After a number of years I am going to re-join the British Library – or at least get a Readers’ Card (one feels that it deserves capital letters) so that I can use the facilities when I visit London at the end of the month.
            In theory, I have been told over the phone by a very nice lady form the membership department, I will be able to get a temporary Readers’ Card and order books which will be ready for me to read when I am in London.  I should also have full access to the digital catalogue.  All of this in theory.
            Today I intend to put the theory to the test and find out if such access is real.
            The best part about it will be to watch Toni’s irritation as I am prepared to bet that such a thing will be totally impossible with the National Library in Spain.  We shall see.  And, as always, I live in hope!
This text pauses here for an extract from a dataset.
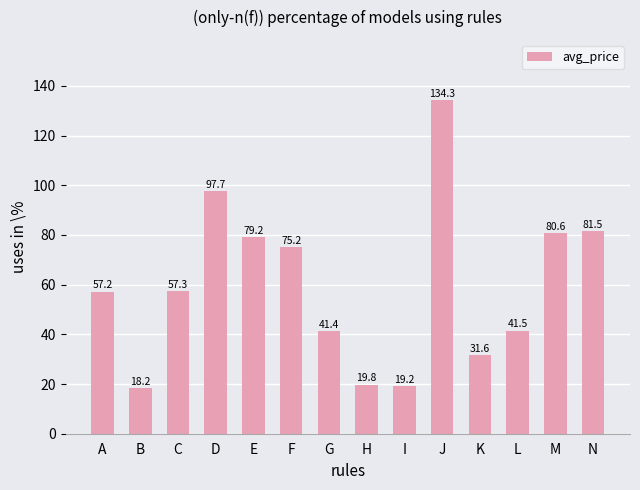

How many distinct data groups are displayed?

1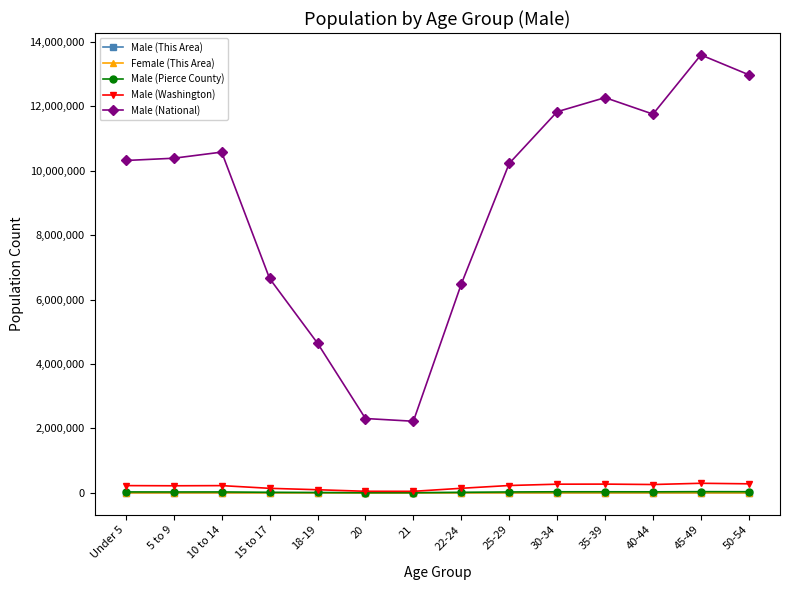

Does the chart have visible grid lines?

No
Saturday, February 28, 2015

Green transport is ecological quid pro quo



The cutting down of trees in the car park of the swimming pool means that I have had to resurrect my bike.  Or at least take it out from its partial hibernation.
            Destroying twenty trees was obviously not enough for the heartless people in the leisure centre.  No, they want to efface the evidence of their destruction and have closed the car park for the next month.  The leisure centre is in a residential area with lots of on-road parking.  Unfortunately next to the leisure centre is a school.  And that changes everything.
            Children go to schools.  A very good thing too, it keeps them off the streets when we retired people can wander about without the screams and general awfulness of the youngest generations spoiling our well deserved time away from work.  But probably the worst thing about children and schools?  Parents.
            In the general run of things I have nothing against parents, after all my entire existence is thanks to them, but my parents allowed me to catch a bus to school.  They did not see the need to take me to the school gates, drop me off and then wait around imagining me making my way through the yard towards my form room.  While being themselves double or triple parked, on a pavement or on the zebra crossing, across an entrance, at an angle, on a corner or any damn where they pleased with little or no consideration for any other non-parent-of-their-child whatsoever.
            So, now, added to the insanity of parents dropping off their kids, residents parking their cars, visitors needing a parking space we will have people going to the leisure centre, finding the car park closed and then trying to park within a maximum of ten paces away from the door.
            It is going to be chaos.  And nasty chaos as well!
            Having given this some thought, I imagine that one of the more unbearable aspects of this month-long torture is going to be car drivers stopping in the middle of the road trying to spot a non-existent parking space and effectively blocking the road for all other road users. 
Luckily, in this country, we are blessed with some of the most tolerant road users in Europe who never mind waiting and who show no impatience at any road user impeding their progress!  So that’s all right then.
As if!
This morning I had to park three streets away from the centre and half way down the street as well.  Things can only get worse, and I do not intend to emulate the Flying Dutchman endlessly roaming the area searching for a parking space!  The bike is the answer.  Possibly.
It is well over a year since I’ve ridden the thing and I have had to hack the dust off it.  Toni has oiled the bits that need oiling and I have attempted to make the dynamo work.  Not that I have any intention of riding the thing in the dark, you understand, but I do like to think that I could if I wanted to.
It will be interesting to see how I adapt to this new regime.